ISTANBUL, May 15 (Reuters) - For a man with ambitions to become Turkey’s first popularly-elected president in a few months’ time, Prime Minister Tayyip Erdogan appears to have done little to unite the country at a moment of national tragedy.
He was heckled and one of his aides photographed kicking a protester this week as he visited a mining community where at least 283 people died and scores remain trapped in the nation’s worst ever mining disaster.
Erdogan expressed regret for the tragedy but told a news conference in the town that it was the sort of incident that happened all over the world, donning his glasses to read a list of mining accidents dating back a century and a half in response to suggestions that Turkish regulation may have been at fault.
An amateur video clip appeared to show him saying “Come here and jeer at me!” as he walked through a hostile crowd in the town, flanked by security guards. His car was later kicked as it drove away.
Even for a leader whose combative style has increasingly polarised Turkey in recent years, it might have seemed an ill-advisedly bellicose performance.
But abrasiveness is Erdogan’s stock-in-trade, a style with which he has over the past year weathered anti-government protests, a corruption scandal, and a feud with an influential Islamic preacher he accuses of trying to unseat him.
In the narrow streets of Istanbul’s Kasimpasa district, where Erdogan grew up and commands fervent support, his handling of the tragedy did little to dent loyalty to a man seen as a champion of the religiously conservative working classes.
“He’s been very blunt and his temperament has got the better of him,” said 29-year old Sinan, a server in a fast-food shop opposite the local headquarters of Erdogan’s ruling AK Party.
“Some of my clients who are staunch supporters regret his crass style, but they would never say so in public and they would never vote for someone else... He does not have any serious political opponents,” he said.
Erdogan, who has dominated Turkish politics for more than a decade, is widely expected to run in the country’s first direct elections for president in August, buoyed by a strong AK Party showing in municipal polls at the end of March.

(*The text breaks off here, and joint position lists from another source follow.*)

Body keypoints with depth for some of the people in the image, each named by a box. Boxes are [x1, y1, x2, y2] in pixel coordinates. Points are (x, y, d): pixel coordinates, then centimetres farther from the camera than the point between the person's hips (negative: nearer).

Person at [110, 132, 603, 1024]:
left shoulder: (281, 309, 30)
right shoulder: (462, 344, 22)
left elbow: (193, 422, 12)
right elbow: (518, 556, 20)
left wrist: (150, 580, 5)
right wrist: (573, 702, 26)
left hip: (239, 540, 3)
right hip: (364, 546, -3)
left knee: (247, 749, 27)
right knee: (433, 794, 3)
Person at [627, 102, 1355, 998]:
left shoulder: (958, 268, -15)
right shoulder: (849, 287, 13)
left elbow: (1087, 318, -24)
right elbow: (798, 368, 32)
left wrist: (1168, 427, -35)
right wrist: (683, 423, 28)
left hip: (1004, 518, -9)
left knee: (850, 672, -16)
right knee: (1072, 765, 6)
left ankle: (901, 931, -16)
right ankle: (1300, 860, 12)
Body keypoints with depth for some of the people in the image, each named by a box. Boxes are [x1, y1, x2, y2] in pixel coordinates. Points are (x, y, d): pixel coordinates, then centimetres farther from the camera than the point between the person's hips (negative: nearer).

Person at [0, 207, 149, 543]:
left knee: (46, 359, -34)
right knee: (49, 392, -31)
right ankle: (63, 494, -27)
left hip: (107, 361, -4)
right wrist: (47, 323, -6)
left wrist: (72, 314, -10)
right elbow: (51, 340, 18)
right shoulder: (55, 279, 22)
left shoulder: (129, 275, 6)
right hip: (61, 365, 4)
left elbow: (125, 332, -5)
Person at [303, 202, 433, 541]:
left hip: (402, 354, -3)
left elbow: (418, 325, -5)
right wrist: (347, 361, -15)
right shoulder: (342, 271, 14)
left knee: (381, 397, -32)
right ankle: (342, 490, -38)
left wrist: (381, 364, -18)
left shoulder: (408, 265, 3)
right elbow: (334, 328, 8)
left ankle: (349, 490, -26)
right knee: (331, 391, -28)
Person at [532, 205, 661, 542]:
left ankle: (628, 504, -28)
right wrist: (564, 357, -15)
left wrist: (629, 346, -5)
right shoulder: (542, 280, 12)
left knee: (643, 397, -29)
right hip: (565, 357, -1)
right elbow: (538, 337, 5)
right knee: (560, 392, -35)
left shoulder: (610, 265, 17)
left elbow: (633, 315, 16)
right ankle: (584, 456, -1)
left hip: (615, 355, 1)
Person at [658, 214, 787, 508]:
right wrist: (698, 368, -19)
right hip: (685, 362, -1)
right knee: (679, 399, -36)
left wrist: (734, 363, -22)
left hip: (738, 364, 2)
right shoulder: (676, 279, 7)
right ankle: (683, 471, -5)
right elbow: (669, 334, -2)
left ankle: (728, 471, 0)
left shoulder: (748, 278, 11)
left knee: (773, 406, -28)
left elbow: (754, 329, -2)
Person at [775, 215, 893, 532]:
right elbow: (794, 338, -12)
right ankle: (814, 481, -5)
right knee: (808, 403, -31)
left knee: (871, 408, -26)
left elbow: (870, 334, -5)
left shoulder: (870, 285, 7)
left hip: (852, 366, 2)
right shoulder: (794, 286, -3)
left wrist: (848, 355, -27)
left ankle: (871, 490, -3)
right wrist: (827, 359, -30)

Until now, the president has been chosen by parliament and played a largely ceremonial role. Erdogan has said that the popular vote will give the post more authority, and has vowed to exercise its full powers if elected.
“I’m not a man who cries but I cried yesterday,” said Talip Dere, 45, a sports equipment shop owner, of the mine tragedy.

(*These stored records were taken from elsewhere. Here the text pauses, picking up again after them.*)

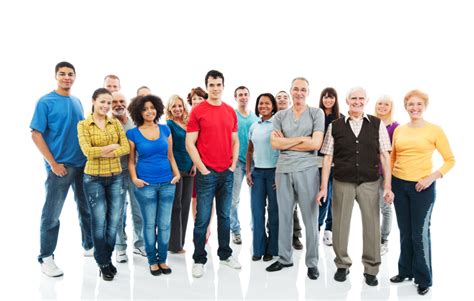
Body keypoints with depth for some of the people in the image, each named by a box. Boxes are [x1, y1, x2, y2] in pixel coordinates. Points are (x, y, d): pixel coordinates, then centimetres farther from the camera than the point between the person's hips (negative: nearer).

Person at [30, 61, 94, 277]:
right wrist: (53, 163, -15)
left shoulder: (77, 102, 10)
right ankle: (46, 257, 14)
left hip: (83, 164, 6)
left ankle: (89, 246, 31)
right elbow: (36, 134, -10)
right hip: (60, 166, -6)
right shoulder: (46, 102, -7)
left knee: (87, 208, 15)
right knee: (52, 214, 1)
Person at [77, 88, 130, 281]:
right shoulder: (83, 125, -3)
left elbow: (126, 148, -5)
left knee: (114, 221, 8)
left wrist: (102, 152, -14)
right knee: (99, 221, 2)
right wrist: (112, 146, -9)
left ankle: (107, 258, 27)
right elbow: (87, 151, -15)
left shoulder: (116, 123, 6)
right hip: (93, 179, -3)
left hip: (116, 177, 3)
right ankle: (103, 263, 19)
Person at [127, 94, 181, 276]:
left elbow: (170, 156, 11)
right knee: (150, 224, 6)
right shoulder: (133, 134, 0)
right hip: (146, 184, -2)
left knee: (165, 224, 8)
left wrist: (177, 173, 0)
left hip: (167, 183, 2)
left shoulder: (165, 129, 7)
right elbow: (131, 160, 3)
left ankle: (163, 259, 22)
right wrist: (134, 178, -9)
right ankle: (152, 261, 20)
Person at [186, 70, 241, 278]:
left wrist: (233, 165, 5)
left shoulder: (231, 111, 10)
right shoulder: (198, 111, -5)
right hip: (206, 173, -4)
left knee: (224, 216, 14)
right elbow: (189, 144, -8)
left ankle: (225, 254, 27)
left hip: (227, 173, 5)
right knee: (203, 219, 2)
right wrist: (202, 169, -11)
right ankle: (199, 260, 15)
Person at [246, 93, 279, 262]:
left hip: (274, 171, -5)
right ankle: (259, 248, 16)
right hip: (257, 172, 5)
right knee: (257, 210, 6)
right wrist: (248, 171, 7)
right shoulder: (254, 127, 12)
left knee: (274, 211, 4)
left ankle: (271, 249, 16)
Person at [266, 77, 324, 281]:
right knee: (284, 216, 11)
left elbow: (316, 144, -11)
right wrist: (301, 139, -8)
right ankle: (284, 258, 26)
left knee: (310, 218, 4)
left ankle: (312, 262, 18)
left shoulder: (316, 113, 2)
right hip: (283, 171, 3)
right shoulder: (280, 116, 9)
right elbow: (274, 143, -3)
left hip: (307, 170, -3)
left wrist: (286, 141, -5)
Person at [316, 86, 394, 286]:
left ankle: (371, 269, 26)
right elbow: (328, 158, 2)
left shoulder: (377, 124, 3)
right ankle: (342, 265, 29)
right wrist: (324, 187, -2)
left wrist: (387, 186, -3)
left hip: (369, 183, 0)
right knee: (340, 225, 9)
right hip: (342, 183, 0)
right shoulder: (335, 126, 2)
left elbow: (384, 156, 2)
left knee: (372, 225, 7)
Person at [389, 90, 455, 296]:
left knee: (420, 233, 0)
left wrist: (432, 177, -15)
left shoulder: (434, 130, -5)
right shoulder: (399, 130, 6)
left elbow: (450, 159, -3)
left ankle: (424, 278, 16)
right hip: (399, 185, 4)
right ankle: (405, 271, 29)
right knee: (405, 231, 14)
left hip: (422, 187, -4)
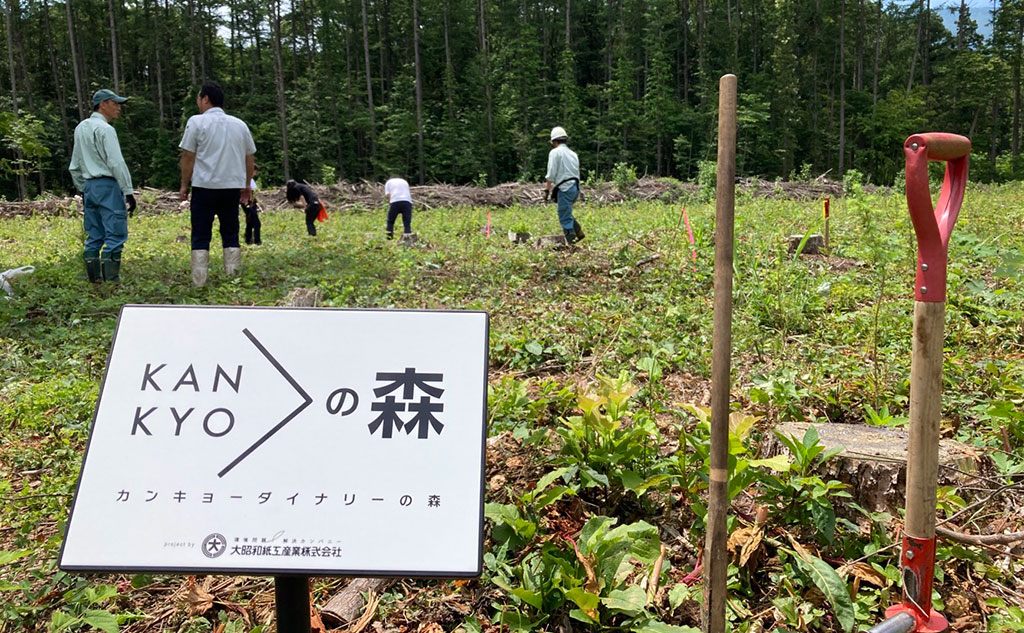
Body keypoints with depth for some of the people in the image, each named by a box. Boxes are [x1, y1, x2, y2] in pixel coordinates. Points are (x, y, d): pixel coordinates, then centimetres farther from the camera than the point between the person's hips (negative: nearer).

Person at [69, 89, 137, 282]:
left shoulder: (80, 128, 16)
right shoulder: (105, 129, -10)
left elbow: (74, 166, 19)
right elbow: (116, 163, -16)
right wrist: (129, 192, -14)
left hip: (89, 186, 9)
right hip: (108, 186, -9)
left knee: (94, 237, 10)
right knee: (115, 235, -8)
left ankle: (94, 280, 12)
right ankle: (111, 280, -11)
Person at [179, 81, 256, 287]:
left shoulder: (197, 121, -4)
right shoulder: (239, 124, 9)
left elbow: (188, 156, -5)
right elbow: (249, 158, 13)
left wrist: (184, 185, 4)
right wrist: (247, 185, 22)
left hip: (204, 186, -4)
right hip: (232, 186, 4)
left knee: (201, 237, 1)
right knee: (230, 235, 12)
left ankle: (199, 283, -2)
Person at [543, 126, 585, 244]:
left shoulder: (555, 152, -3)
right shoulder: (573, 154, 19)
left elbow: (551, 173, -11)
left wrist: (547, 189, -5)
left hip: (565, 188, -8)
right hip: (575, 187, 8)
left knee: (565, 218, -5)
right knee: (566, 213, 22)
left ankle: (571, 241, -7)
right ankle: (579, 233, 17)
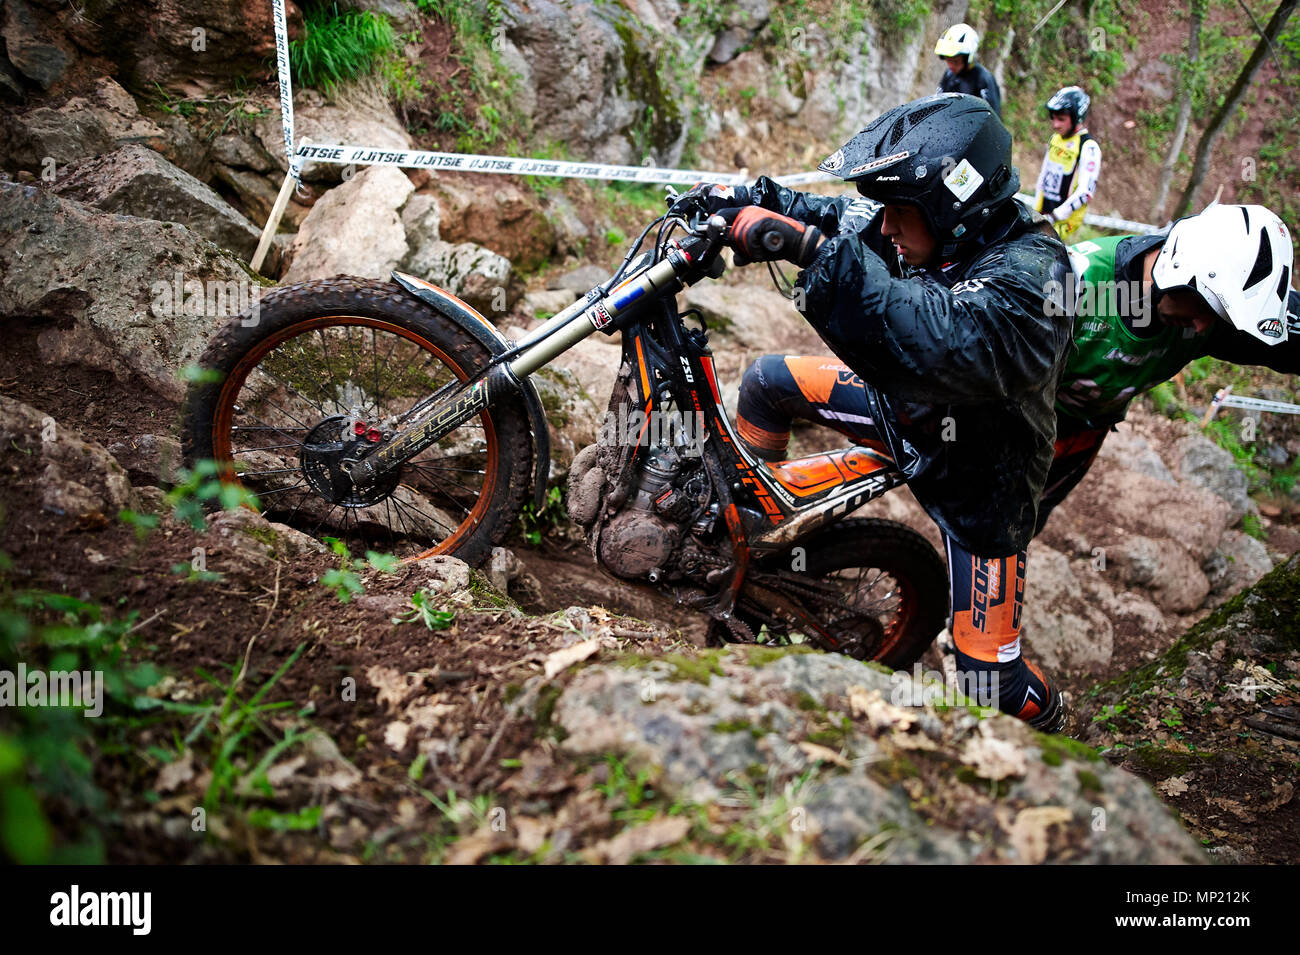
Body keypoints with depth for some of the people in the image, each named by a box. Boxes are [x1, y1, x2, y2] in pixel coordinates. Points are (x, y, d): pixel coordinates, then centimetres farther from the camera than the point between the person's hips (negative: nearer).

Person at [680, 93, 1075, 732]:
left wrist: (812, 248, -58)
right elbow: (839, 216, 5)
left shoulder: (1028, 274, -35)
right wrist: (747, 198, -9)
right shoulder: (941, 230, -11)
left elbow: (935, 338, -53)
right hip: (904, 407, 7)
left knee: (987, 675, -4)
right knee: (768, 381, 4)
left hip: (978, 479, -7)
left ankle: (1046, 718, 31)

“But all criticisms aside, Erdogan is a strong leader who delivers, and politicians need to deliver.”
In Soma, the mining town, angry residents broke windows at the local government offices on Wednesday, some chanting “Erdogan resign”, while parts of the crowd lined the street jeering as the prime minister walked through the town.
There were also protests in Istanbul, Ankara and several other cities in southern Turkey, most of them organised by labour unions angered by what they see as crony capitalism and the private sector’s disregard for workers’ rights.
A year ago Erdogan came under fire for a heavy-handed response to a protest against the redevelopment of Istanbul’s Gezi Park, clashes which turned into large-scale demonstrations unprecedented during his time in office.
The two-week closure of social networking site Twitter and a block on access to video-sharing platform YouTube as he battled the corruption scandal earlier this year drew further criticism at home and abroad of his authoritarian tendencies.
But Erdogan cast both the protests and the corruption probe as part of a plot to undermine him, a strategy which helped push his ruling party to a sweeping victory in the March elections.
He has warned “extremists” against exploiting the mine tragedy and some of his supporters have accused this week’s protesters of trying to smear his government even as miners were still trapped underground.
“There is a proper time and place for everything and this is not that,” said Aydin, a 42-year old cook at a canteen in Kasimpasa, whose father and grandfather were coal miners in Zonguldak, the country’s main mining area on the Black Sea.
Turkey’s opposition is divided along ideological lines, with the main Republican People’s Party (CHP) seen as the preserve of a secularist elite and other parties failing to make much of an impact in more than small patches of the electoral map.
In Kasimpasa, an area where most women cover their hair and the orange and blue bunting of the Islamist-rooted AK Party adorns most streets, there is simply no other option.
“People will still vote for Erdogan because it’s like being in love with someone for too long and not noticing how they have changed for the worse,” said Sinan, the restaurant worker, reflecting on the events of recent days.